Exception Handling when arguments are passed on the stack
When arguments are passed on the stack to a call whose exception-clause/catch-block is executed (due to an exception being thrown) the stack pointer is incorrectly restored. This can be demonstrated with the simple program:
.funcsig stack_sig = (int<64> int<64> int<64> int<64> int<64> int<64> int<64>)->()
.funcdef stack_args <stack_sig>
{
entry(<int<64>> v0 <int<64>> v1 <int<64>> v2 <int<64>> v3 <int<64>> v4 <int<64>> v5 <int<64>> v6):
THROW <ref<void>> NULL
}
.funcdef test_except_stack_args <main_sig>
{
entry(<int<32>>argc <uptr<uptr<char>>>argv):
CALL <stack_sig> stack_args(<int<32>>0 <int<32>>1 <int<32>>2 <int<32>>3 <int<32>>4 <int<32>>5 <int<32>>6)
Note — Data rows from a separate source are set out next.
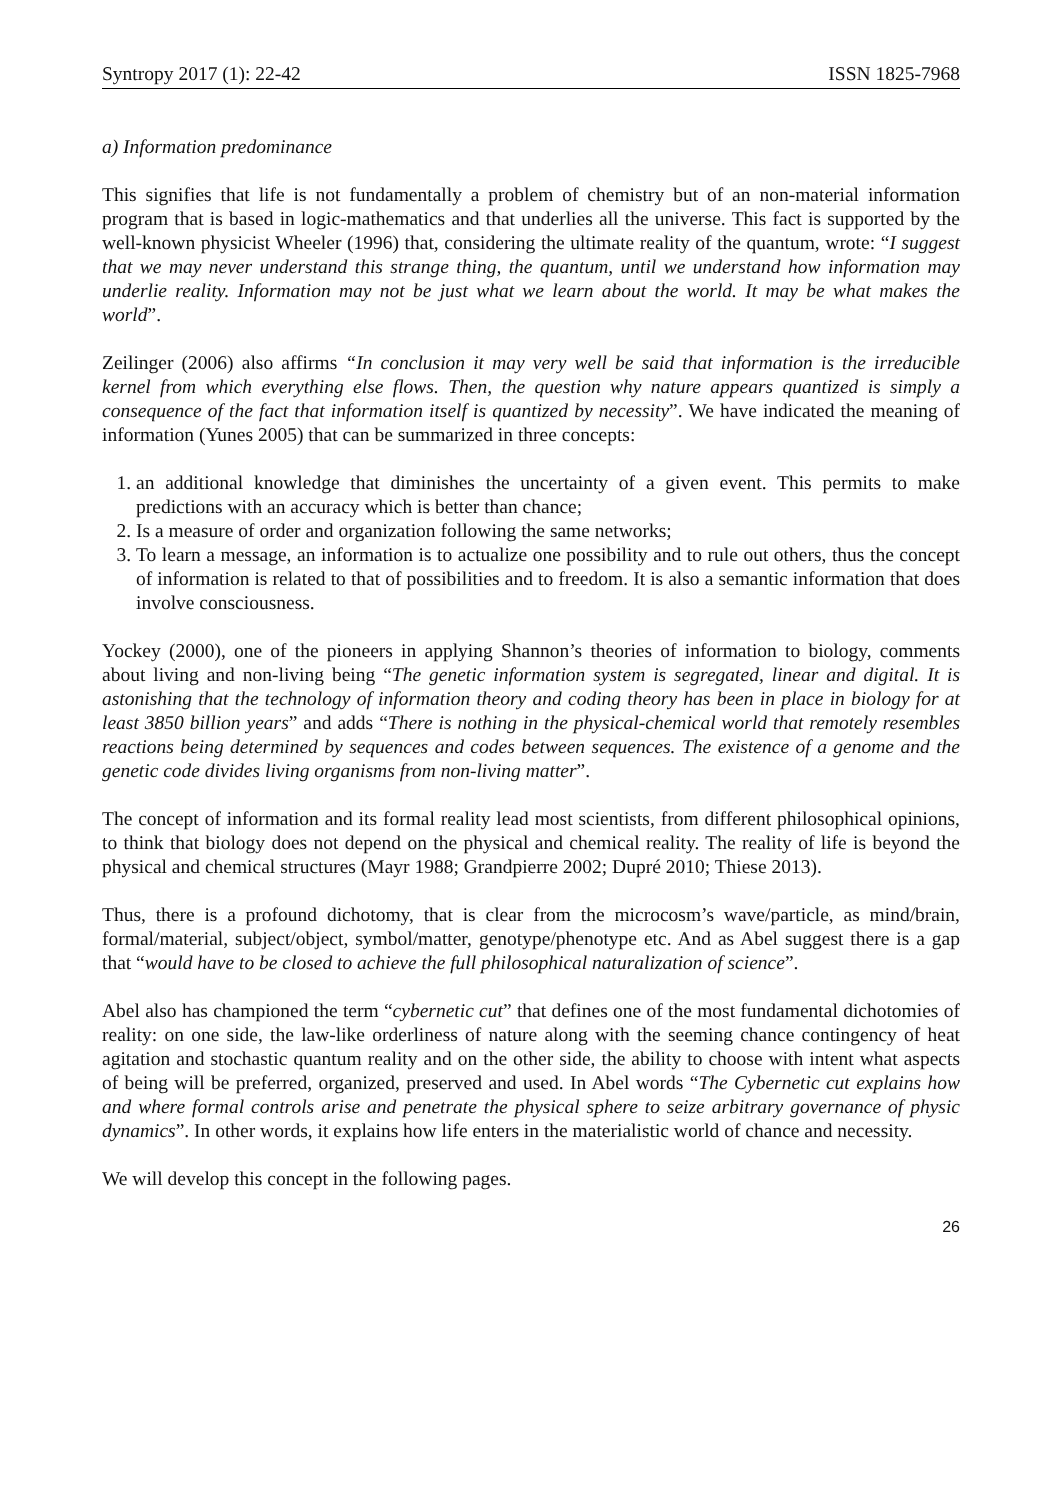Syntropy 2017 (1): 22-42 ISSN 1825-7968
a) Information predominance
This signifies that life is not fundamentally a problem of chemistry but of an non-material information program that is based in logic-mathematics and that underlies all the universe. This fact is supported by the well-known physicist Wheeler (1996) that, considering the ultimate reality of the quantum, wrote: “I suggest that we may never understand this strange thing, the quantum, until we understand how information may underlie reality. Information may not be just what we learn about the world. It may be what makes the world”.
Zeilinger (2006) also affirms “In conclusion it may very well be said that information is the irreducible kernel from which everything else flows. Then, the question why nature appears quantized is simply a consequence of the fact that information itself is quantized by necessity”. We have indicated the meaning of information (Yunes 2005) that can be summarized in three concepts:
1. an additional knowledge that diminishes the uncertainty of a given event. This permits to make predictions with an accuracy which is better than chance;
2. Is a measure of order and organization following the same networks;
3. To learn a message, an information is to actualize one possibility and to rule out others, thus the concept of information is related to that of possibilities and to freedom. It is also a semantic information that does involve consciousness.
Yockey (2000), one of the pioneers in applying Shannon’s theories of information to biology, comments about living and non-living being “The genetic information system is segregated, linear and digital. It is astonishing that the technology of information theory and coding theory has been in place in biology for at least 3850 billion years” and adds “There is nothing in the physical-chemical world that remotely resembles reactions being determined by sequences and codes between sequences. The existence of a genome and the genetic code divides living organisms from non-living matter”.
The concept of information and its formal reality lead most scientists, from different philosophical opinions, to think that biology does not depend on the physical and chemical reality. The reality of life is beyond the physical and chemical structures (Mayr 1988; Grandpierre 2002; Dupré 2010; Thiese 2013).
Thus, there is a profound dichotomy, that is clear from the microcosm’s wave/particle, as mind/brain, formal/material, subject/object, symbol/matter, genotype/phenotype etc. And as Abel suggest there is a gap that “would have to be closed to achieve the full philosophical naturalization of science”.
Abel also has championed the term “cybernetic cut” that defines one of the most fundamental dichotomies of reality: on one side, the law-like orderliness of nature along with the seeming chance contingency of heat agitation and stochastic quantum reality and on the other side, the ability to choose with intent what aspects of being will be preferred, organized, preserved and used. In Abel words “The Cybernetic cut explains how and where formal controls arise and penetrate the physical sphere to seize arbitrary governance of physic dynamics”. In other words, it explains how life enters in the materialistic world of chance and necessity.
We will develop this concept in the following pages.
26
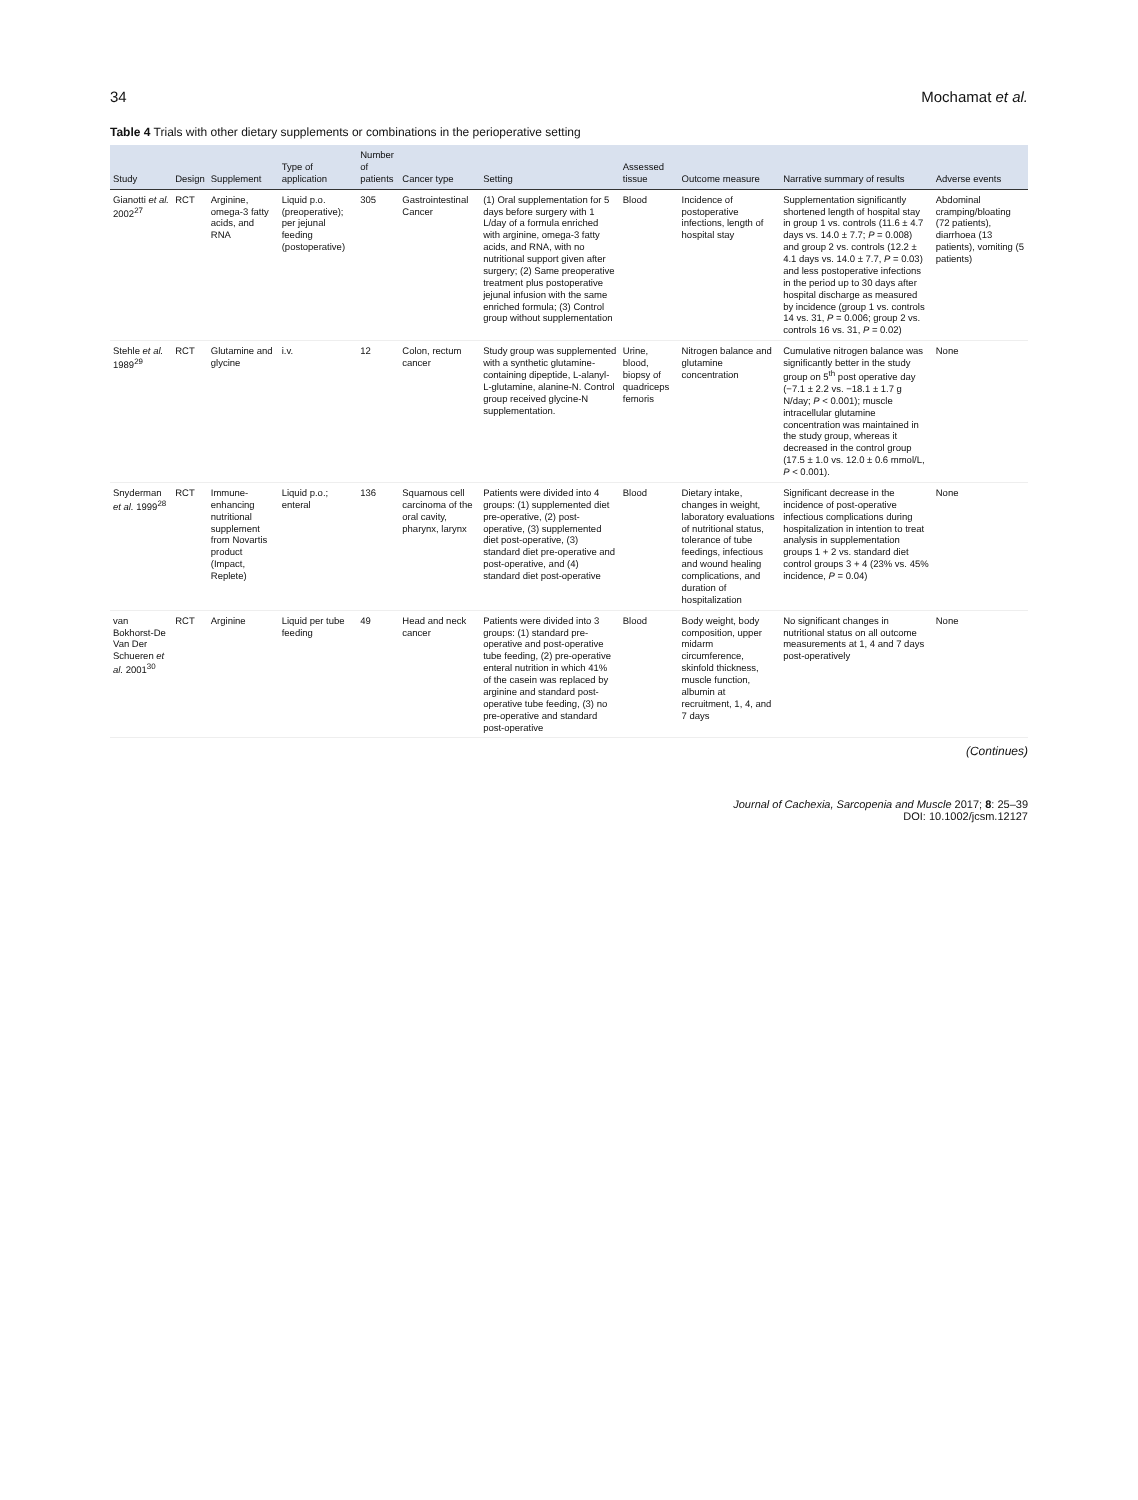34 Mochamat et al.
Table 4 Trials with other dietary supplements or combinations in the perioperative setting
| Study | Design | Supplement | Type of application | Number of patients | Cancer type | Setting | Assessed tissue | Outcome measure | Narrative summary of results | Adverse events |
| --- | --- | --- | --- | --- | --- | --- | --- | --- | --- | --- |
| Gianotti et al. 2002<sup>27</sup> | RCT | Arginine, omega-3 fatty acids, and RNA | Liquid p.o. (preoperative); per jejunal feeding (postoperative) | 305 | Gastrointestinal Cancer | (1) Oral supplementation for 5 days before surgery with 1 L/day of a formula enriched with arginine, omega-3 fatty acids, and RNA, with no nutritional support given after surgery; (2) Same preoperative treatment plus postoperative jejunal infusion with the same enriched formula; (3) Control group without supplementation | Blood | Incidence of postoperative infections, length of hospital stay | Supplementation significantly shortened length of hospital stay in group 1 vs. controls (11.6 ± 4.7 days vs. 14.0 ± 7.7; P = 0.008) and group 2 vs. controls (12.2 ± 4.1 days vs. 14.0 ± 7.7, P = 0.03) and less postoperative infections in the period up to 30 days after hospital discharge as measured by incidence (group 1 vs. controls 14 vs. 31, P = 0.006; group 2 vs. controls 16 vs. 31, P = 0.02) | Abdominal cramping/bloating (72 patients), diarrhoea (13 patients), vomiting (5 patients) |
| Stehle et al. 1989<sup>29</sup> | RCT | Glutamine and glycine | i.v. | 12 | Colon, rectum cancer | Study group was supplemented with a synthetic glutamine-containing dipeptide, L-alanyl-L-glutamine, alanine-N. Control group received glycine-N supplementation. | Urine, blood, biopsy of quadriceps femoris | Nitrogen balance and glutamine concentration | Cumulative nitrogen balance was significantly better in the study group on 5<sup>th</sup> post operative day (−7.1 ± 2.2 vs. −18.1 ± 1.7 g N/day; P < 0.001); muscle intracellular glutamine concentration was maintained in the study group, whereas it decreased in the control group (17.5 ± 1.0 vs. 12.0 ± 0.6 mmol/L, P < 0.001). | None |
| Snyderman et al. 1999<sup>28</sup> | RCT | Immune-enhancing nutritional supplement from Novartis product (Impact, Replete) | Liquid p.o.; enteral | 136 | Squamous cell carcinoma of the oral cavity, pharynx, larynx | Patients were divided into 4 groups: (1) supplemented diet pre-operative, (2) post-operative, (3) supplemented diet post-operative, (3) standard diet pre-operative and post-operative, and (4) standard diet post-operative | Blood | Dietary intake, changes in weight, laboratory evaluations of nutritional status, tolerance of tube feedings, infectious and wound healing complications, and duration of hospitalization | Significant decrease in the incidence of post-operative infectious complications during hospitalization in intention to treat analysis in supplementation groups 1 + 2 vs. standard diet control groups 3 + 4 (23% vs. 45% incidence, P = 0.04) | None |
| van Bokhorst-De Van Der Schueren et al. 2001<sup>30</sup> | RCT | Arginine | Liquid per tube feeding | 49 | Head and neck cancer | Patients were divided into 3 groups: (1) standard pre-operative and post-operative tube feeding, (2) pre-operative enteral nutrition in which 41% of the casein was replaced by arginine and standard post-operative tube feeding, (3) no pre-operative and standard post-operative | Blood | Body weight, body composition, upper midarm circumference, skinfold thickness, muscle function, albumin at recruitment, 1, 4, and 7 days | No significant changes in nutritional status on all outcome measurements at 1, 4 and 7 days post-operatively | None |
(Continues)
Journal of Cachexia, Sarcopenia and Muscle 2017; 8: 25–39
DOI: 10.1002/jcsm.12127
EXC (exit(<int<32>> 0) exit(<int<32>> 1))
exit(<int<32>> status):
RET status
}
(testable with pytest tests/test_muc/test_simple.py::test_except_stack_args
).
This segfaults on x86-64 (which only has 6 argument registers, so the call to stack_args passes some arguments to the stack), but it works as expected on aarch64 (which has 8 argument registers, so nothing is passed on the stack).